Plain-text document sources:
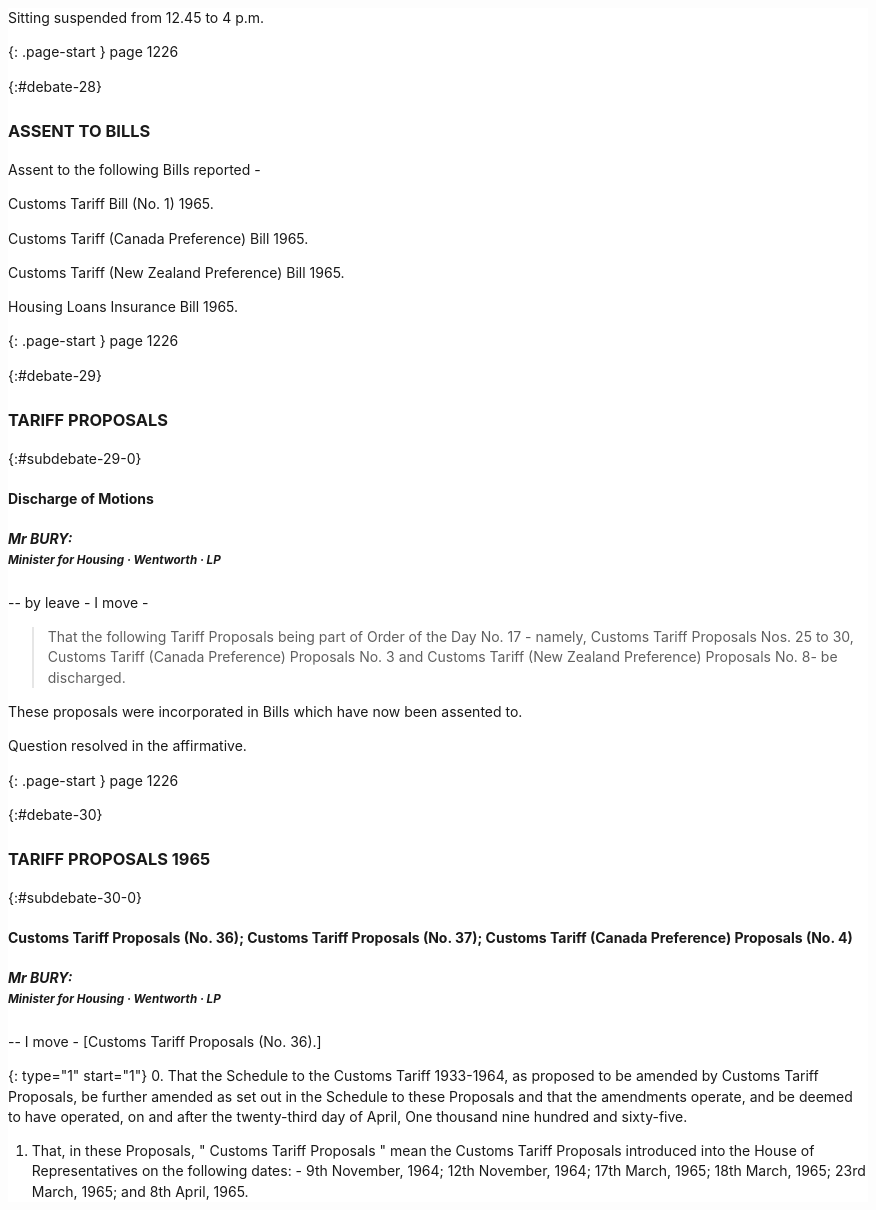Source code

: Sitting suspended from 12.45 to 4 p.m. 

{: .page-start }
page 1226

{:#debate-28}
### ASSENT TO BILLS

Assent to the following Bills reported - 

Customs Tariff Bill (No. 1) 1965. 

Customs Tariff (Canada Preference) Bill 1965. 

Customs Tariff (New Zealand Preference) Bill 1965. 

Housing Loans Insurance Bill 1965. 

{: .page-start }
page 1226

{:#debate-29}
### TARIFF PROPOSALS

{:#subdebate-29-0}
#### Discharge of Motions

##### Mr BURY:<br><small class="text-muted">Minister for Housing &middot; Wentworth &middot; LP</small>

-- by leave - I move - 

  >That the following Tariff Proposals being part of Order of the Day No. 17 - namely, Customs Tariff Proposals Nos. 25 to 30, Customs Tariff (Canada Preference) Proposals No. 3 and Customs Tariff (New Zealand Preference) Proposals No. 8- be discharged. 

These proposals were incorporated in Bills which have now been assented to. 

Question resolved in the affirmative. 

{: .page-start }
page 1226

{:#debate-30}
### TARIFF PROPOSALS 1965

{:#subdebate-30-0}
#### Customs Tariff Proposals (No. 36); Customs Tariff Proposals (No. 37); Customs Tariff (Canada Preference) Proposals (No. 4)

##### Mr BURY:<br><small class="text-muted">Minister for Housing &middot; Wentworth &middot; LP</small>

-- I move - [Customs Tariff Proposals (No. 36).] 

{: type="1" start="1"}
0. That the Schedule to the Customs Tariff 1933-1964, as proposed to be amended by Customs Tariff Proposals, be further amended as set out in the Schedule to these Proposals and that the amendments operate, and be deemed to have operated, on and after the twenty-third day of April, One thousand nine hundred and sixty-five. 
1. That, in these Proposals, " Customs Tariff Proposals " mean the Customs Tariff Proposals introduced into the House of Representatives on the following dates: - 9th November, 1964; 12th November, 1964; 17th March, 1965; 18th March, 1965; 23rd March, 1965; and 8th April, 1965.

» **Aim of the task**
Above are the lines; repeat exactly the ones from the line containing "-- by leave" down to the line containing "8- be discharged.", both inclusive.

» **Solution for this problem**
-- by leave - I move - 

  >That the following Tariff Proposals being part of Order of the Day No. 17 - namely, Customs Tariff Proposals Nos. 25 to 30, Customs Tariff (Canada Preference) Proposals No. 3 and Customs Tariff (New Zealand Preference) Proposals No. 8- be discharged. 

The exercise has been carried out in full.